Your goal -
Emit the data below verbatim, stripping out any pictures.

[Scene edit records]
= Beginning of Section =

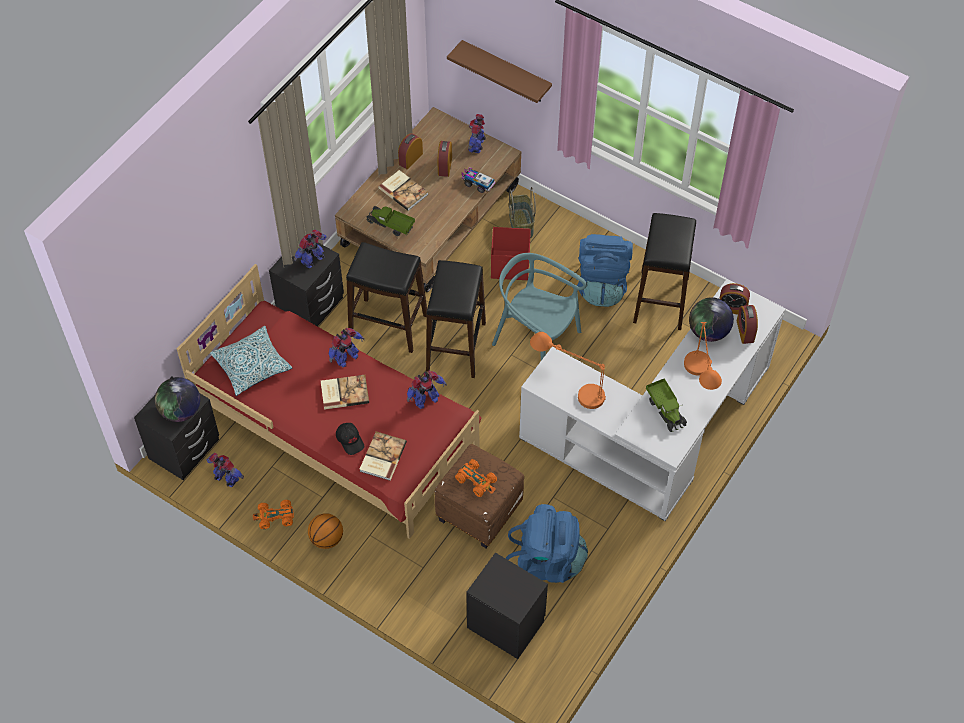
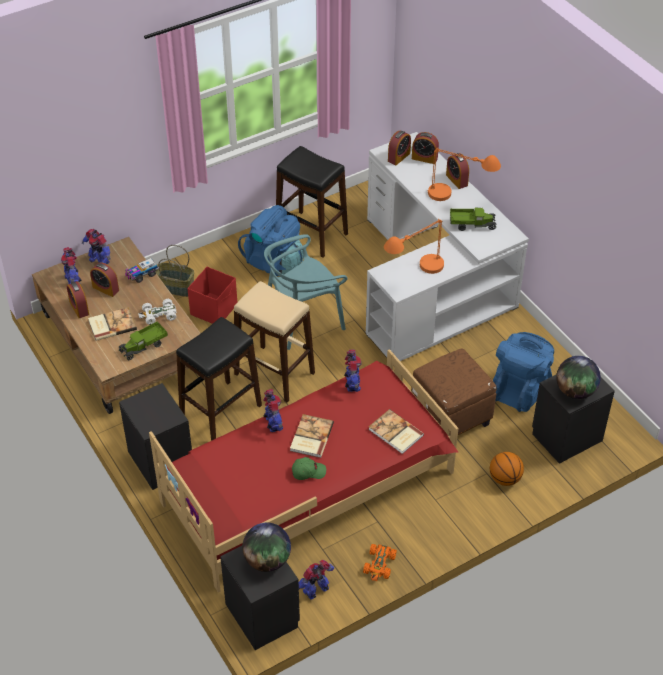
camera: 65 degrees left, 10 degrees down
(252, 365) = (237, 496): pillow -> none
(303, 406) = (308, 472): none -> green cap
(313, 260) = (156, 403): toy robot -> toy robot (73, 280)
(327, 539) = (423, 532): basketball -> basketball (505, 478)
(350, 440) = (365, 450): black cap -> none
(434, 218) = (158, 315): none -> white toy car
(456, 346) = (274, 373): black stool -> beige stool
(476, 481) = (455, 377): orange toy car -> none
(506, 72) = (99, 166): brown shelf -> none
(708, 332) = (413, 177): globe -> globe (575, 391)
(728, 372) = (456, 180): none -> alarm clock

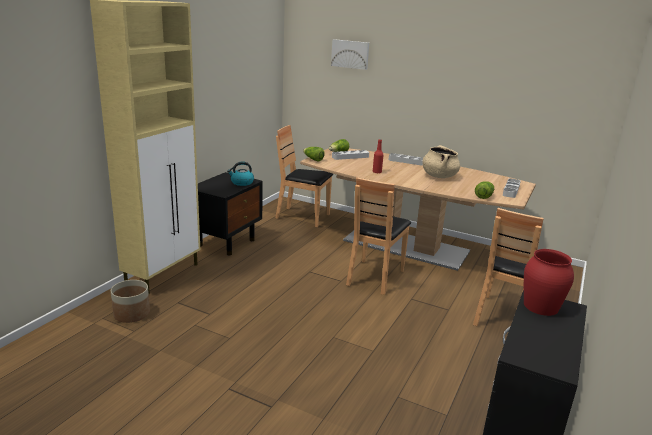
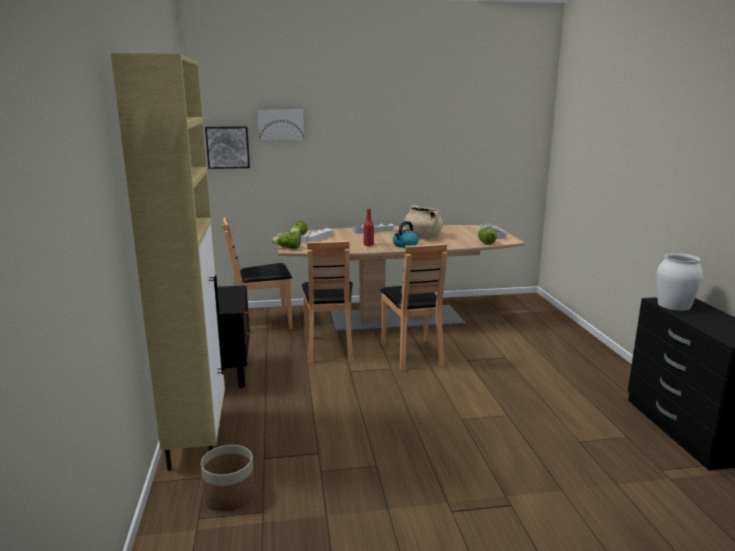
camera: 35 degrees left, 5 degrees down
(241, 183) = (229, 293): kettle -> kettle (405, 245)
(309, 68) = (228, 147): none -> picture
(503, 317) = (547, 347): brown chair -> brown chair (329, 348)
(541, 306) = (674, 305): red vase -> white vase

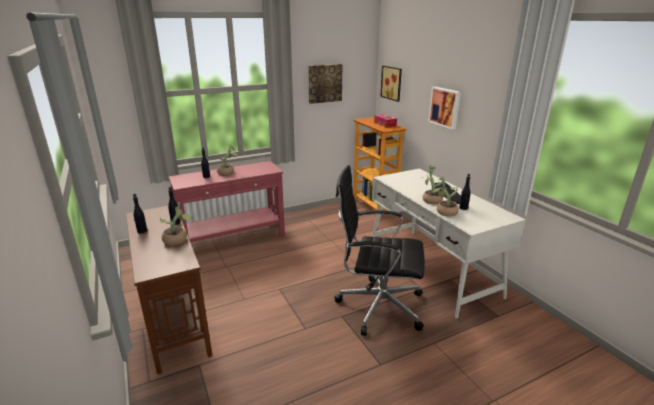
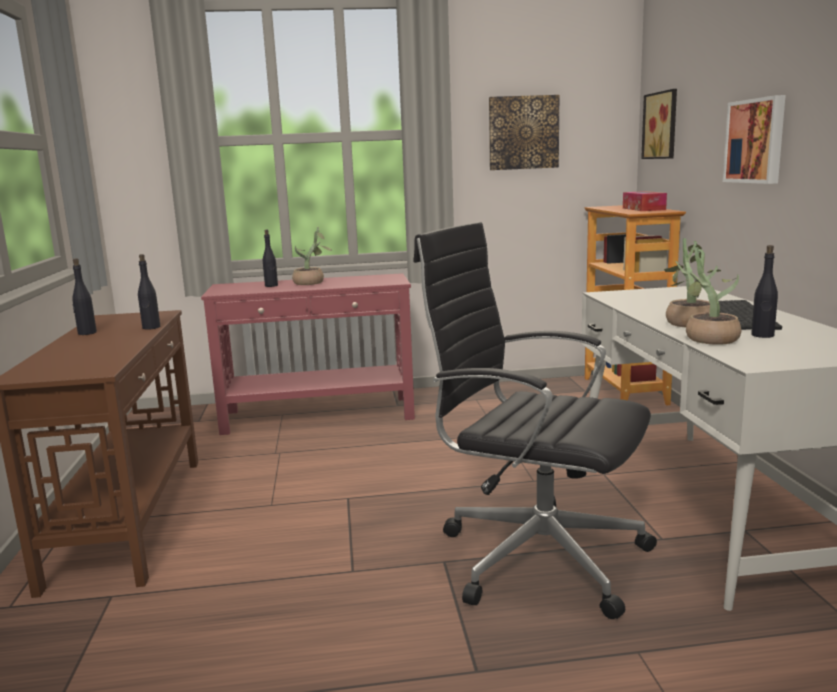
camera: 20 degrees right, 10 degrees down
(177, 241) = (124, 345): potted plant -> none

= End of Section =

Solution to this problem -
camera: 65 degrees left, 10 degrees down
(252, 365) = (237, 496): pillow -> none
(303, 406) = (308, 472): none -> green cap
(313, 260) = (156, 403): toy robot -> toy robot (73, 280)
(327, 539) = (423, 532): basketball -> basketball (505, 478)
(350, 440) = (365, 450): black cap -> none
(434, 218) = (158, 315): none -> white toy car
(456, 346) = (274, 373): black stool -> beige stool
(476, 481) = (455, 377): orange toy car -> none
(506, 72) = (99, 166): brown shelf -> none
(708, 332) = (413, 177): globe -> globe (575, 391)
(728, 372) = (456, 180): none -> alarm clock

camera: 35 degrees left, 5 degrees down
(241, 183) = (229, 293): kettle -> kettle (405, 245)
(309, 68) = (228, 147): none -> picture
(503, 317) = (547, 347): brown chair -> brown chair (329, 348)
(541, 306) = (674, 305): red vase -> white vase

camera: 20 degrees right, 10 degrees down
(177, 241) = (124, 345): potted plant -> none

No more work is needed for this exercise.